I’ll skip most of my story there — made great friends and terrific enemies and weathered the weather (why would anyone live in Glasgow?) and studied psychedelics, but actually. The Philosophy thing was just a front, anyway. I’d known for several years that I really just wanted to study brains, to crack us all open and see what’s inside. This because I was (and am) genuinely concerned that we’re not building a future that’s beautiful and meaningful. Or, rather, we’re not intentionally doing this. If humanity has some cosmic destiny, we first need to figure out whether there’s something we want to bring with us. To me, that’s meaning. But I’ll get to that in a second.
The Philosophy program was expensive social signaling for my Cognitive Science PhD applications.
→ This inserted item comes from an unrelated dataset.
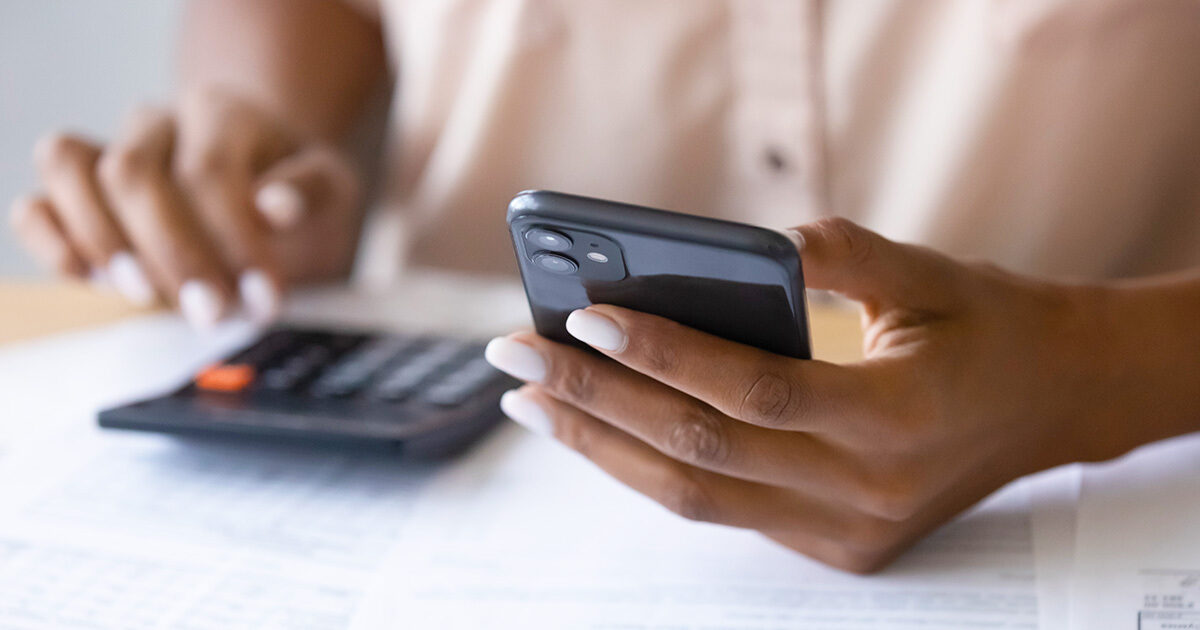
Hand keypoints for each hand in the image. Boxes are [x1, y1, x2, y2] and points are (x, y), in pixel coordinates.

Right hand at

Yes, that was the current end goal — a chance to work on my personal interests and hopefully save the world, a little bit. Cognitive Science is a neat little field nested between psychology, neuroscience, computer science, and linguistics and I felt at home reading the papers and listening to the people on podcasts. But I had to figure out how to make it it, hence the whole Master’s gambit. I was very fortunate to find some Philosophers willing to rep me on my applications after barely getting to know me (I’m going to pretend that the fact that the most important reference came from a guy who happened to play my favorite game had no effect on his willingness to rep me professionally). I applied for 10 different programs and only heard back from one — The University of California — Merced. One shot, one opportunity. I again got lucky that my interviews went well. Received my offer in February. 5 years, modestly paid.
Of course, the timing was about as late as it could have been. There’s a good chance that I won’t be able to physically attend the campus for a while. It’s even possible they alter the deal somehow (and pray they do not alter it further). I could worry but I won’t. I’m happy and grateful to have been helped so far and I know that life has its own way with us in the end. No matter what, I’m happy now and have good reasons to be optimistic about the future.
Now, are there things I wish I had? I suppose. I’ve got health and friends and family and resources aplenty and it doesn’t help that much to point at the things I don’t have. For example, it would be really nice to have a certain person around to love and be loved by. I’ve had it before and have hopes it’ll happen again — but as it’s not something I can control by myself, it’s better to orient myself around what I have right now, today, you know? The world is a beautiful place, though I don’t think we appreciate that as much as we might. That’s why I’m hoping to publish and promote ideas that will help us consciously harvest that beauty.
My Phil Master’s dissertation is all about the meaning of life and how each of us builds our own from core principles. Roughly, meaning is the ability to imagine having a positive impact on ourselves and others. This meaning ultimately comes in many implementations, but the core is the same. You need to believe that you could help make things better or you won’t have a meaningful life. Much of life is discovering and exploring these things. For me — funnily — I get a lot of meaning from thinking about the meaning of meaning. For others, this is taking care of their ailing parents or attending music festivals. And — tragically — for others, meaning is getting lost in confusion about meaning. The world is a wonderful place but it doesn’t feel as wonderful as it is. We have more resources than ever before, more education, more health — prosperity is, on average, everywhere. Yet satisfaction is flat or negative and depression and self-harm are on the rise. I think that meaning loss lies at the heart of this worrying trend.
I’m grateful and happy to have been around in this lovely era. For all our wacky troubles, we special apes sure have made things interesting. It’s possible we snuff ourselves and everything else out but until and if we do, I’m looking forward to seeing just how much happiness and pleasure we can get out of this strange conscious loop. It’s weird to be anything at all, let alone a birthday boy.